→ What you are asked to do: When you find the line that contains "middle tip: (1106, 928)", restate it and all lines after it exactly, stopping at the end of the material.

Available data START

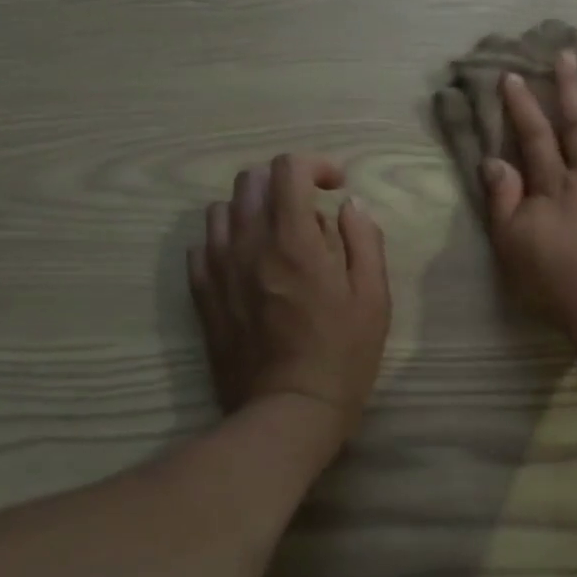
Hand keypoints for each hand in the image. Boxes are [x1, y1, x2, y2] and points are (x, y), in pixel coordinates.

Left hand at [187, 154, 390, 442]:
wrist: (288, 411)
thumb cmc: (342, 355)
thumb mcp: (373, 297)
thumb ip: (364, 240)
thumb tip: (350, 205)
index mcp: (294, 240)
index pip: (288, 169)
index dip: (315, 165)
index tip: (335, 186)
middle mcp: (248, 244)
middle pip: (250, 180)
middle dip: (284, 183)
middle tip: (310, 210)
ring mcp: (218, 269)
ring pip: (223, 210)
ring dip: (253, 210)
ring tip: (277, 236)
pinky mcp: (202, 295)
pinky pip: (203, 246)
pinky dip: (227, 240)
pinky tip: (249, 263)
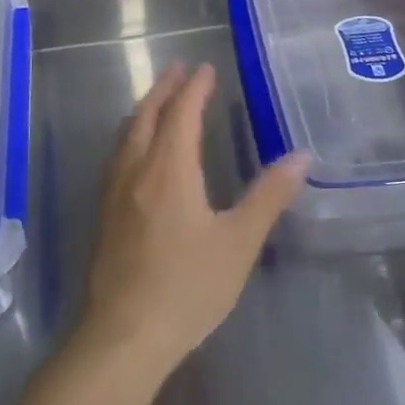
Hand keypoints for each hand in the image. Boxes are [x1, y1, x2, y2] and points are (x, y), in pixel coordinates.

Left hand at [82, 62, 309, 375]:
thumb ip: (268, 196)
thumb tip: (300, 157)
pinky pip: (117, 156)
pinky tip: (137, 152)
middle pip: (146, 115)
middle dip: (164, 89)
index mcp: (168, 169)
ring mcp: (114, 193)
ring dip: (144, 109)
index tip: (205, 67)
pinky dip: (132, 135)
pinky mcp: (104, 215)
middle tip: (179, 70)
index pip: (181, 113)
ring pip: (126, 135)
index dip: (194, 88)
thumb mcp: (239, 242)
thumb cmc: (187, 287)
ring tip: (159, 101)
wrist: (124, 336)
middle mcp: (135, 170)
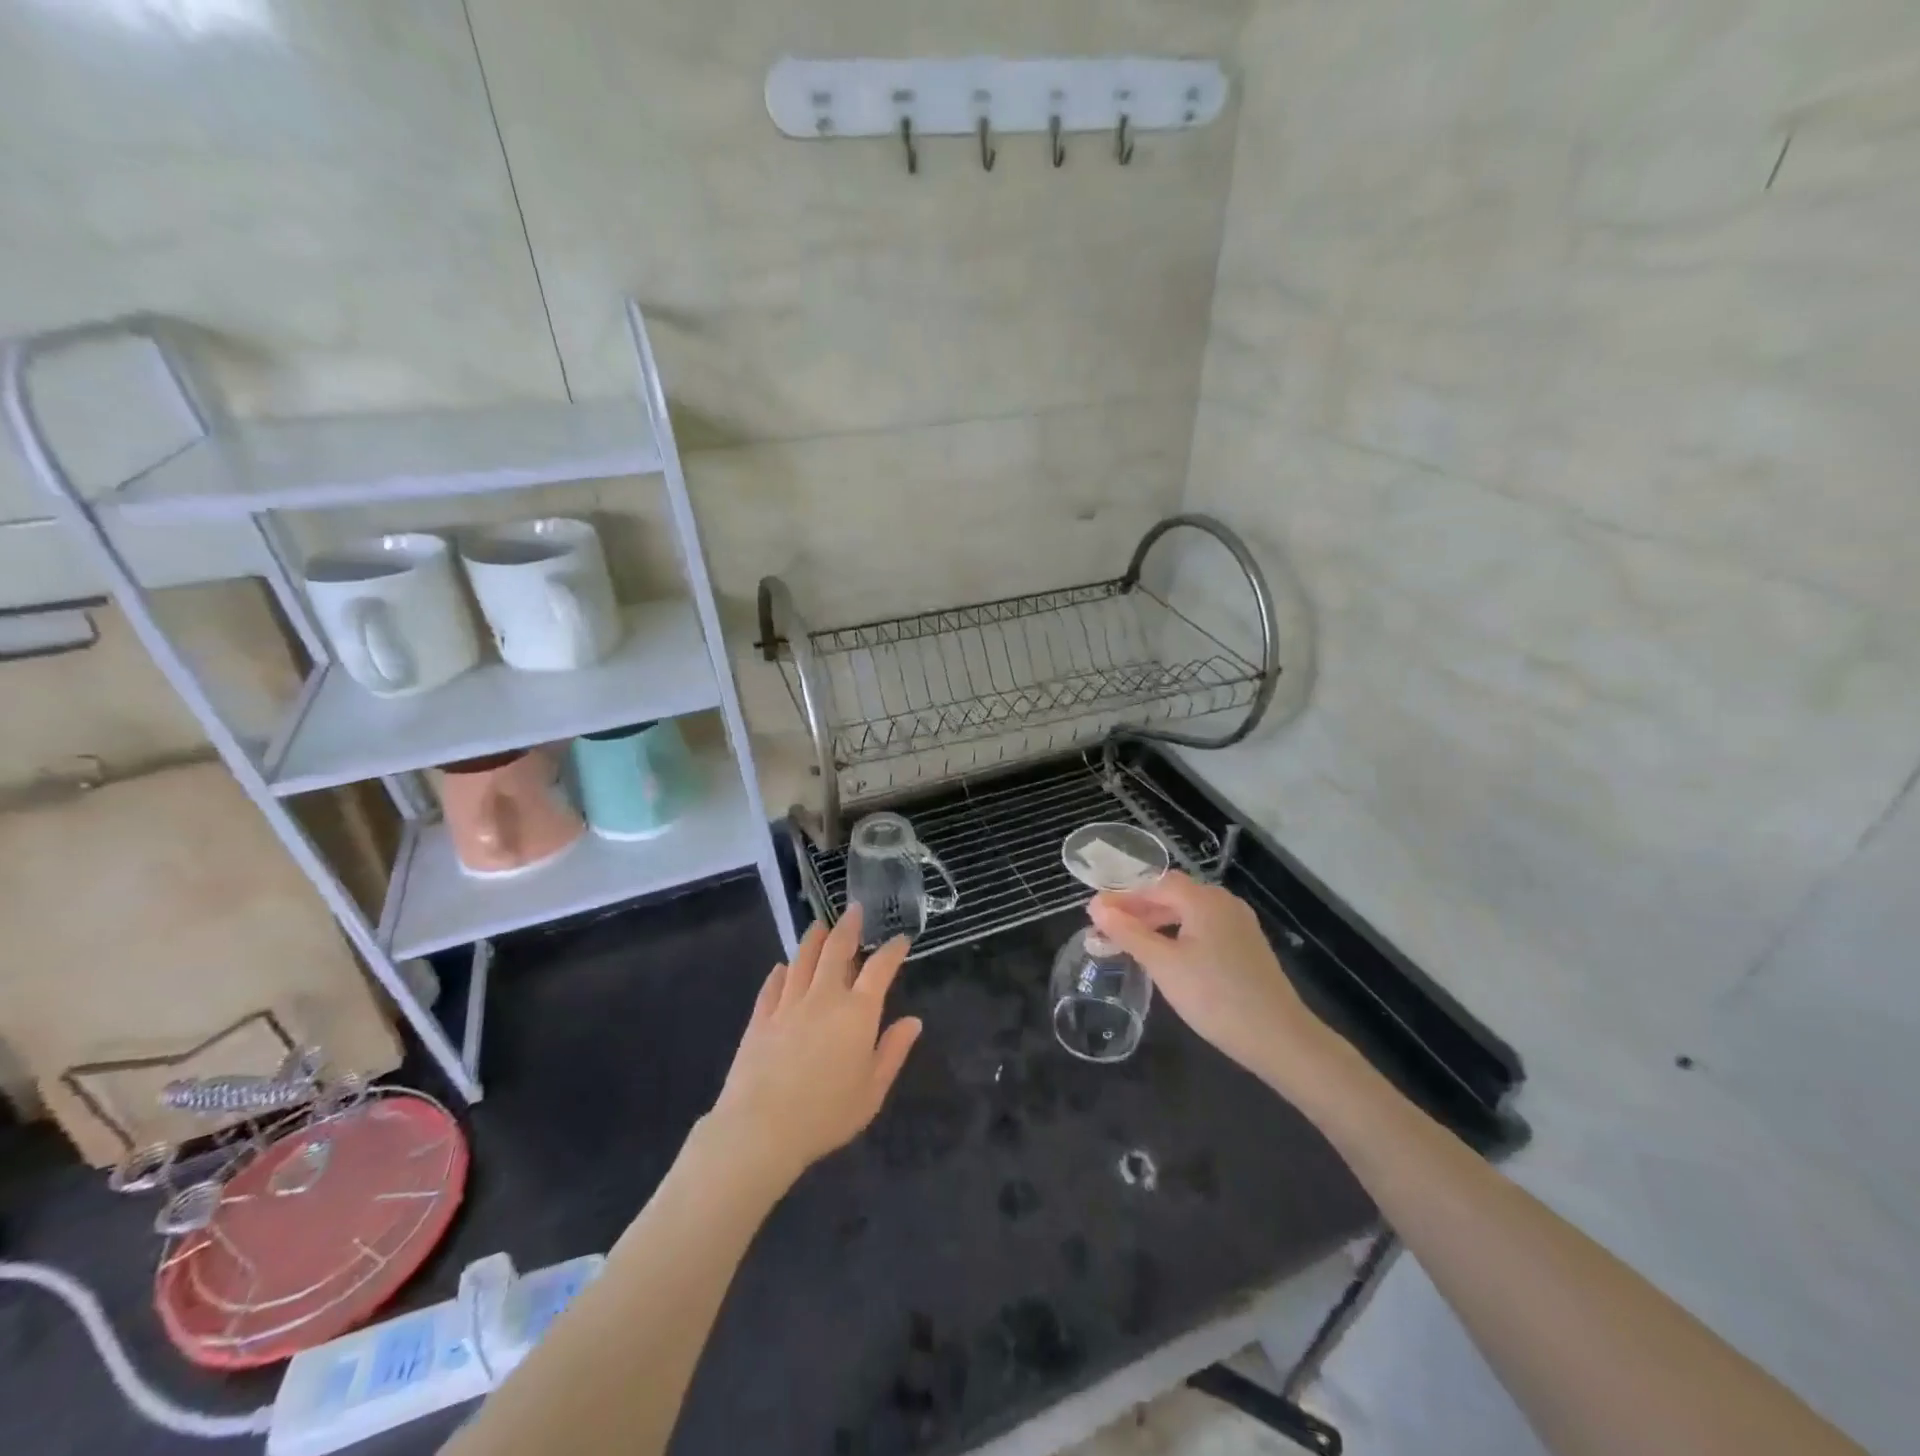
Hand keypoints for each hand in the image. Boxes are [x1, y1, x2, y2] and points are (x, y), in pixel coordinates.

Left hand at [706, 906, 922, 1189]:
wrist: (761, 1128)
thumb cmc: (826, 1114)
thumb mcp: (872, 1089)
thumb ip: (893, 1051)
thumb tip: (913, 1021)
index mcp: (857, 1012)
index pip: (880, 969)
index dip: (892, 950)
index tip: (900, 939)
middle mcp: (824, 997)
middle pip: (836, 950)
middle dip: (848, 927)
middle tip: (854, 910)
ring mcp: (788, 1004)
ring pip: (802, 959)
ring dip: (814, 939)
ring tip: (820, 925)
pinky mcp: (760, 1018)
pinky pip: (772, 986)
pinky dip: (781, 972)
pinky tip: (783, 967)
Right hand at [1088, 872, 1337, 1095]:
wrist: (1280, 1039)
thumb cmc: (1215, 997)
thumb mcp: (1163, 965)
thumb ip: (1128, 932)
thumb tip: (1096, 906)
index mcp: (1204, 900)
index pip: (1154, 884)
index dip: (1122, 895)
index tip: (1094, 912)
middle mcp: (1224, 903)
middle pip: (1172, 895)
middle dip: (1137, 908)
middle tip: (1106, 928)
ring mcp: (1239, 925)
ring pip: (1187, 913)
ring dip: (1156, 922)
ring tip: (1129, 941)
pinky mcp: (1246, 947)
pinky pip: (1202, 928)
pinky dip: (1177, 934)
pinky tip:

Available data END

→ Result of this task:
middle tip: (1106, 928)
ring mcp: (1239, 925)
ring pip: (1187, 913)
ring dip: (1156, 922)
ring tip: (1129, 941)
pinky mcp: (1246, 947)
pinky pip: (1202, 928)
pinky dip: (1177, 934)
pinky tip:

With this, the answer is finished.